Eye Film Insitute
Accept from the luxurious canal houses, Amsterdam has many architectural treasures. Between historical buildings, one can find modern architecture as well. Design lovers can see all sites of interest in Amsterdam within acceptable distance.
Architecture & Cityscape
The oldest area of Amsterdam is known as ‘de Wallen’ (the quays). In this oval shaped area, one can find the famous Red Light District. The main street ‘Damrak’ connects the city center with Amsterdam Central Station in the north. To the south of the heart, the Jewish quarter of Waterlooplein. These areas are surrounded by the 17th century canals, also known as ‘de Grachtengordel’. Amsterdam counts 1281 bridges all over the city, 220 bridges that link the canals are illuminated at night. The former working-class areas are situated outside the canals, the Jordaan and the Pijp. Other interesting areas can be found here as well, such as the Museum square, Plantage Neighborhood and the Vondelpark.
World famous are the luxury canal houses. On the houses, there is quite a variety of gables. Step- gables date from the early 17th century. In the next century, many of these gables were replaced by neck-bell- or frame-gables. And in that time, gable stones served the same function as numbers nowadays. Remarkable is the smallest house at 22 Oude Hoogstraat; width of 2 meters, depth of 6 meters. The most beautiful canal houses are situated on the ‘Golden Bend’ along Herengracht. Most of the houses were owned by rich merchants. Nowadays there are hardly any private houses, because the real estate prices are very high.
Built on wooden piles
The land on which Amsterdam was built used to be a swamp area. This means it is very difficult to build anything. Before building a house, wooden piles are driven into the ground to function as the foundation for a house. Some of these wooden piles are in the water for ages, but still in good condition because they cannot rot under water. Therefore control of the groundwater level is very important. Remarkable are the ‘leaning’ houses; the wooden pole foundation was exposed to oxygen or not enough piles were used at that time.

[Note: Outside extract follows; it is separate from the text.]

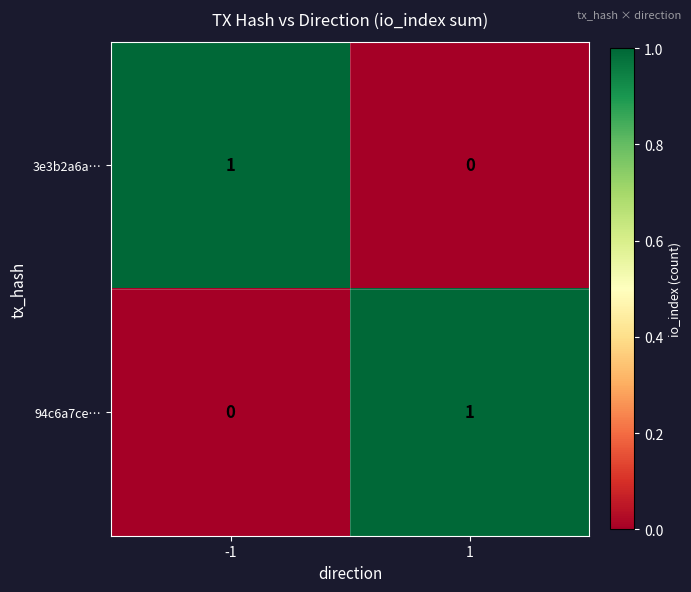

True or false: 94c6a7ce… has a value of 0 at 1.

False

There are many bridges in Amsterdam, but only one became a real symbol for Amsterdam: the Skinny Bridge (‘de Magere Brug’), built in 1691 on the river Amstel. Because the bridge was quite narrow, the people called it ‘skinny bridge’. Through the years it got replaced and repaired and the present bridge dates from 1934. Ever since it needs to be repaired and renovated every now and then. At night, this bridge is beautifully illuminated.
Amsterdam’s living room
The oldest building of Amsterdam is The Old church. It is located in the middle of the Red Light District. The place where the first inhabitants built a chapel around 1300 and later became the impressive medieval monument. Because of its various functions, the church got its nickname ‘Amsterdam’s living room’.
Building styles throughout the ages
In the 16th century many wooden buildings were replaced and constructed for brick ones in Renaissance style. There are only two wooden houses remained. Amsterdam’s oldest house ‘het Houten Huys’ is situated at the Begijnhof, built in 1460.
In the 17th century, baroque style became popular. A famous building in this style is the Royal Palace on Dam square. Later on, in the 19th century other styles were introduced, such as Jugendstil or Art nouveau, followed by Art Deco. The city was expanding rapidly in this period and many buildings were constructed in these new architectural styles. Most buildings from that era can be found in the areas outside the city center. But there are also a few in the city; the Tuschinski Theater (cinema- Regulierbreestraat) or the American Hotel (leidseplein) with their great interiors.
Amsterdam School Style
Amsterdam designers created their own style: the Amsterdam School Style (Amsterdamse School). The largest number of buildings created in this style can be found in Amsterdam, but in other places they also constructed buildings in this architectural style. The Olympic Stadium in the south, the ‘Scheepvaarthuis’ at the Prins Hendrikkade (opposite of Central Station) and houses at the ‘Spaarndammer-area’ are a few examples for Amsterdam. There are also a lot of bridges designed in the Amsterdam School Style.
In the 20th century, modern architecture still lives on in and around Amsterdam. Architects designed the New Islands in the north of Amsterdam. These islands are built in a modern style with remarkable bridges.
Since the 13th century, windmills were used in the Netherlands. There are still 8 windmills in and around Amsterdam. Even most Amsterdammers don’t know that the capital counts these 8 mills. There is one watermill on the Amstel river. It is a 17th century mill pumping the water from the ditches and canals behind into the river Amstel. All other 7 are windmills. However there is only one open for public (daily from 10am until 4 pm, accept during public holidays): ‘Molen van Sloten’, situated at Akersluis 10. This windmill was built in 1847 and still in use keeping the surrounding land dry. The miller gives guided tours and demonstrations. A presentation about Rembrandts life is shown as well. This mill is also a popular wedding venue.
If you go sightseeing, you will find more fascinating windmills outside Amsterdam. Go for a 15 minutes train ride to ‘de Zaanse Schans’. This is an open air museum with windmills and free of charge.